Her şeyden önce bu çalışma, son yıllarda yapılmış en önemli arkeolojik keşiflerden biri olarak Osmanlı tarihinin daha iyi anlaşılması için kazıların ne denli önemli olduğunu gösterir. Ayrıca mimari/arkeolojik verilerin yerleşme kültürü hakkında en az yazılı belgeler kadar önemli tarihî kanıtlar sağladığını ortaya koyar. Çalışmanın kazılar öncesinde oluşan sağlam araştırma alt yapısının çok iyi anlaşılmasını isterim. Bu araştırma, artık arazide çalışmaya başlamadan önce ne bulunabileceği hakkında yüksek oranda farkındalık yaratmanın iyi bir örneği. Bir başka konu da disiplinlerarası çalışmanın önemi. Günümüzde bazı tarihçiler arşiv araştırmasının sadece bir basamak olduğunu henüz kavrayamadı. Artık arkeoloji, coğrafya, antropoloji, sosyoloji, kültür, sanat ve mimarlık tarihinin katkısı ve yeni teknoloji kullanımı olmadan tarih araştırmasında bilimsellik iddiası zor.
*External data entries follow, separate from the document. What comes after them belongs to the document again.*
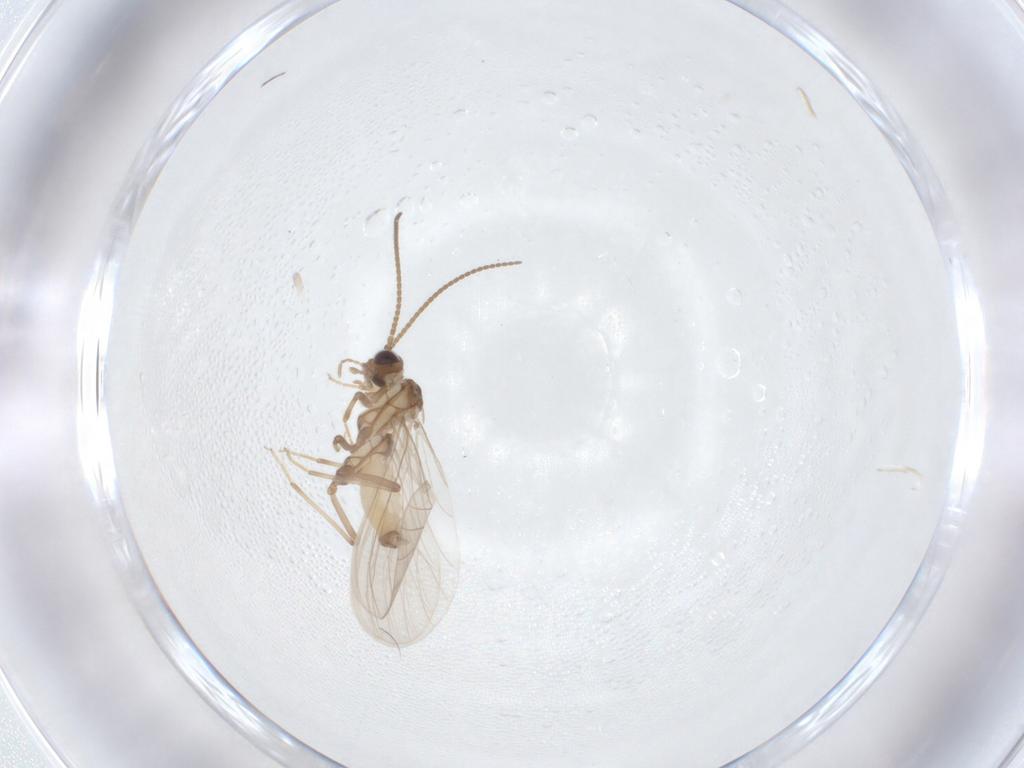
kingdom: Animalia
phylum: Arthropoda
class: Insecta
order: Neuroptera
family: Coniopterygidae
Başkalarının bilmediğine odaklanmak değil, bildiğine saygı göstermeye başlayıp, uzmanlaşmayı özendirmek ve uzmanlarla birlikte çalışma kültürünü öğrenmek gerekiyor. Disiplinlerarasılık doğaldır ki bu aşamadan sonra gündeme gelir. Sultan Süleyman Türbesi hakkında sağlam araştırmalara dayanmayan fikirler bu çalışma vesilesiyle zeytinyağı gibi su üstüne çıktı. Son olarak bu kazının kamuoyunun arkeolojiye ilgisini arttıran bir çalışma olduğunu söyleyerek bitirmek isterim.